■ Images with pose keypoints ■
####

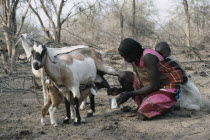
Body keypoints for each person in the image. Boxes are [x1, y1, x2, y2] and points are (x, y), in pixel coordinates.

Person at [111, 38, 188, 119]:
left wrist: (129, 93)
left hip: (167, 87)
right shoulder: (134, 58)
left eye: (126, 56)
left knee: (143, 114)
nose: (126, 59)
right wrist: (121, 90)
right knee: (123, 76)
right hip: (150, 85)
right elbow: (140, 78)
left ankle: (165, 107)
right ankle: (144, 103)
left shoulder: (148, 57)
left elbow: (154, 85)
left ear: (134, 52)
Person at [155, 42, 202, 110]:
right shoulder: (164, 61)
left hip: (184, 86)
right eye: (158, 54)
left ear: (169, 51)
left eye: (163, 53)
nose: (161, 55)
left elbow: (183, 79)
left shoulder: (171, 61)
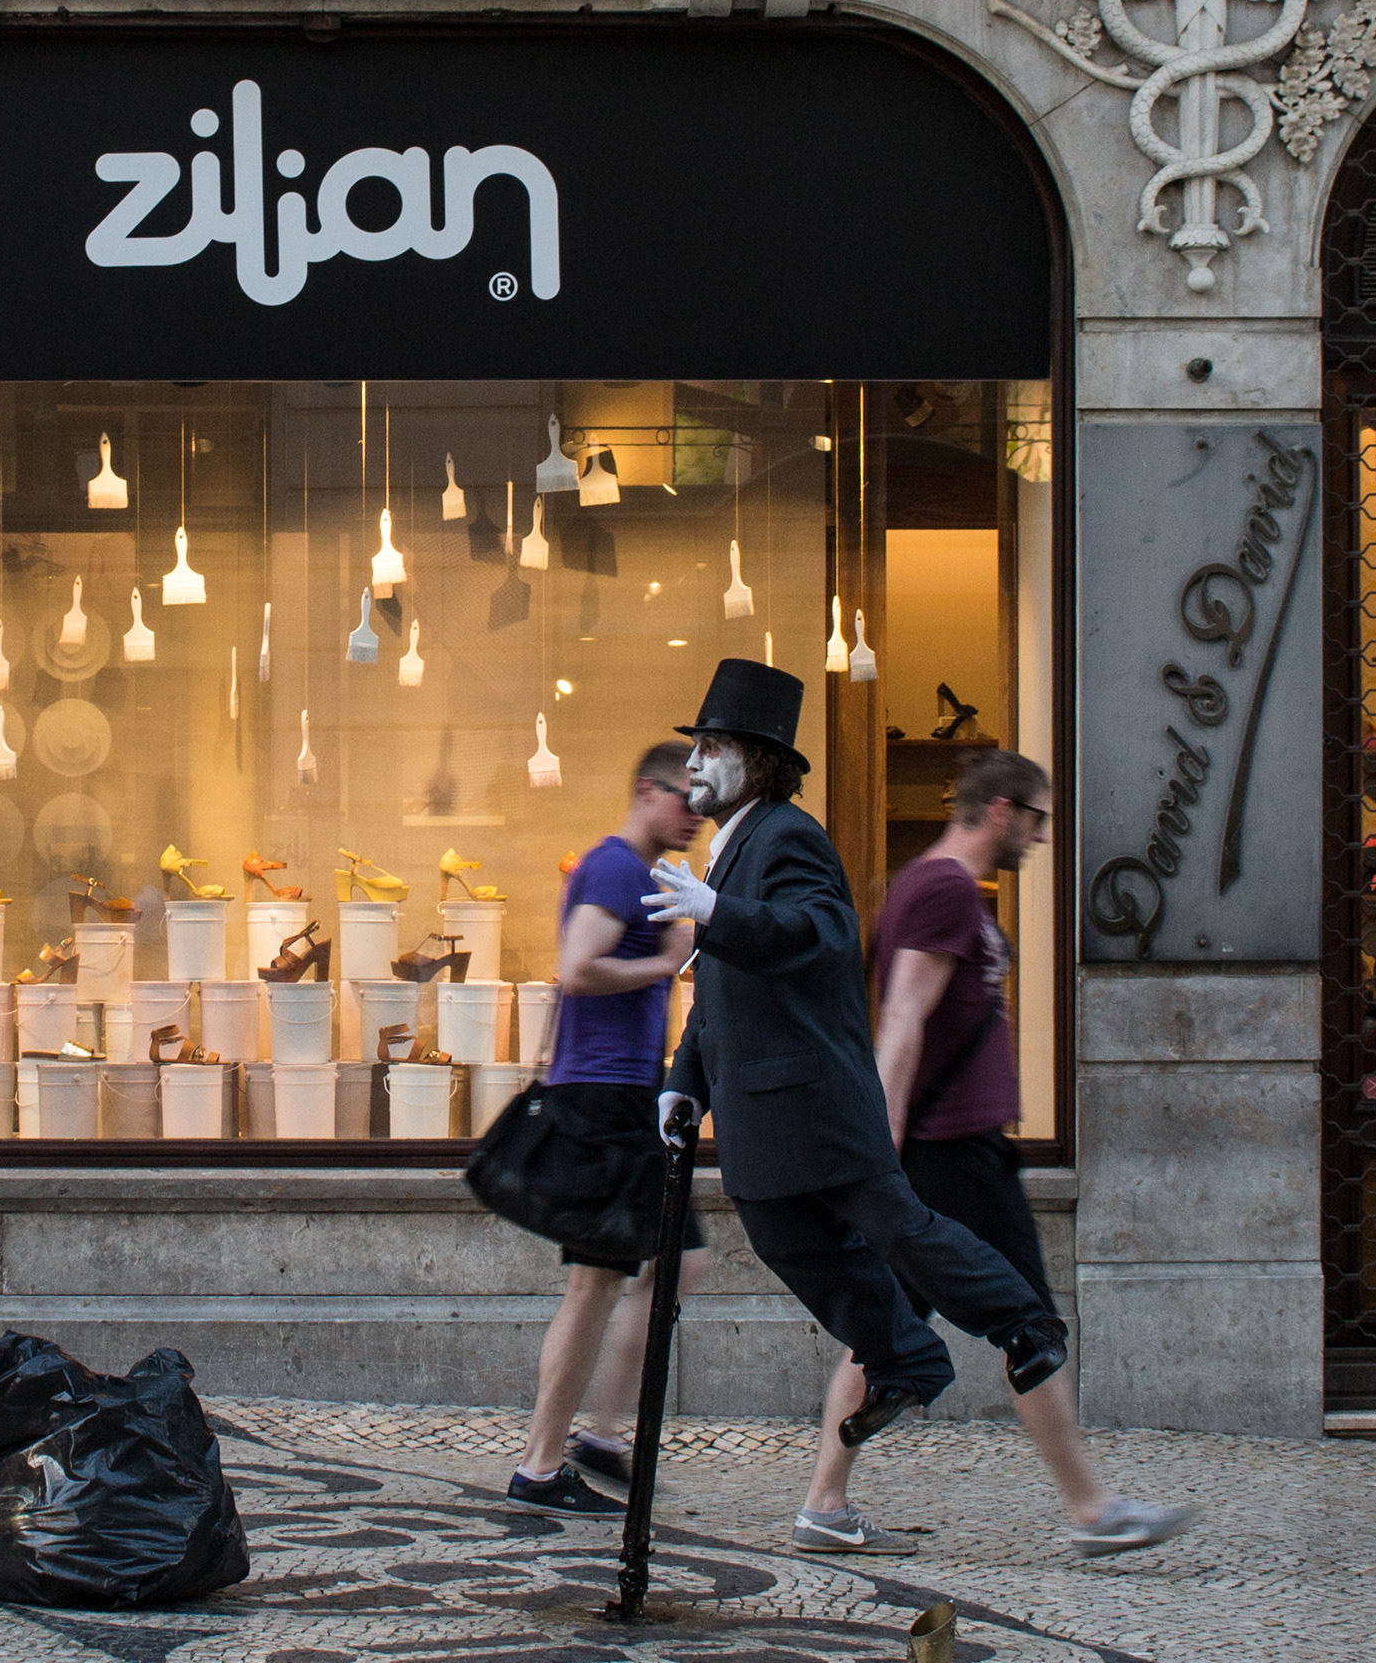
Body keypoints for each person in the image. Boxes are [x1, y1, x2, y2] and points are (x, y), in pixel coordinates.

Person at [644, 658, 1066, 1554]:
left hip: (817, 1101)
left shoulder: (790, 838)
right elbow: (716, 992)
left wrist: (719, 910)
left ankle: (1025, 1322)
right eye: (696, 746)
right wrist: (684, 1082)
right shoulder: (731, 848)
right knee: (789, 1240)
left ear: (758, 760)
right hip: (758, 1111)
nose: (696, 765)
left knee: (897, 1225)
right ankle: (907, 1358)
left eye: (712, 746)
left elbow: (820, 933)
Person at [801, 750, 1192, 1557]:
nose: (1042, 837)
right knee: (1029, 1324)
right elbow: (902, 1019)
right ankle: (1092, 1510)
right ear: (1004, 810)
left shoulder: (935, 887)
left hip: (949, 1150)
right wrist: (884, 1152)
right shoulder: (943, 889)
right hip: (951, 1154)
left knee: (887, 1327)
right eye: (1038, 818)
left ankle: (824, 1504)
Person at [508, 741, 714, 1513]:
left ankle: (597, 1436)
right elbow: (577, 966)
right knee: (595, 1282)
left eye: (704, 803)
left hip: (628, 1096)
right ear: (647, 791)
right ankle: (542, 1463)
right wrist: (668, 961)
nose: (696, 816)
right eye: (686, 798)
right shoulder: (614, 867)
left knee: (677, 1264)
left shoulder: (644, 875)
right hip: (600, 1098)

####

■ What is expected ■
Go through the entries and retype each one exactly, skipping any image.

■ Worked solution ■
Body keypoints for each person in the image. Boxes are [x1, y1, x2, y2] and points are (x, y), in pixel coordinates.

Person at [111, 38, 188, 119]:
left wrist: (129, 93)
left hip: (167, 87)
right shoulder: (134, 58)
left eye: (126, 56)
left knee: (143, 114)
nose: (126, 59)
right wrist: (121, 90)
right knee: (123, 76)
right hip: (150, 85)
right elbow: (140, 78)
left ankle: (165, 107)
right ankle: (144, 103)
left shoulder: (148, 57)
left elbow: (154, 85)
left ear: (134, 52)
Person at [155, 42, 202, 110]:
right shoulder: (164, 61)
left hip: (184, 86)
right eye: (158, 54)
left ear: (169, 51)
left eye: (163, 53)
nose: (161, 55)
left elbow: (183, 79)
left shoulder: (171, 61)
Body keypoints for each person in the image. Boxes are [x1, y1, x2, y2] and points are (x, y), in pixel coordinates.

Person at [644, 658, 1066, 1554]:
left hip: (817, 1101)
left shoulder: (790, 838)
right elbow: (716, 992)
left wrist: (719, 910)
left ankle: (1025, 1322)
right eye: (696, 746)
right wrist: (684, 1082)
right shoulder: (731, 848)
right knee: (789, 1240)
left ear: (758, 760)
right hip: (758, 1111)
nose: (696, 765)
left knee: (897, 1225)
right ankle: (907, 1358)
left eye: (712, 746)
left elbow: (820, 933)
Person at [801, 750, 1192, 1557]:
nose: (1042, 837)
right knee: (1029, 1324)
right elbow: (902, 1019)
right ankle: (1092, 1510)
right ear: (1004, 810)
left shoulder: (935, 887)
left hip: (949, 1150)
right wrist: (884, 1152)
right shoulder: (943, 889)
right hip: (951, 1154)
left knee: (887, 1327)
right eye: (1038, 818)
left ankle: (824, 1504)
Person at [508, 741, 714, 1513]:
left ankle: (597, 1436)
right elbow: (577, 966)
right knee: (595, 1282)
left eye: (704, 803)
left hip: (628, 1096)
right ear: (647, 791)
right ankle: (542, 1463)
right wrist: (668, 961)
nose: (696, 816)
right eye: (686, 798)
right shoulder: (614, 867)
left knee: (677, 1264)
left shoulder: (644, 875)
right hip: (600, 1098)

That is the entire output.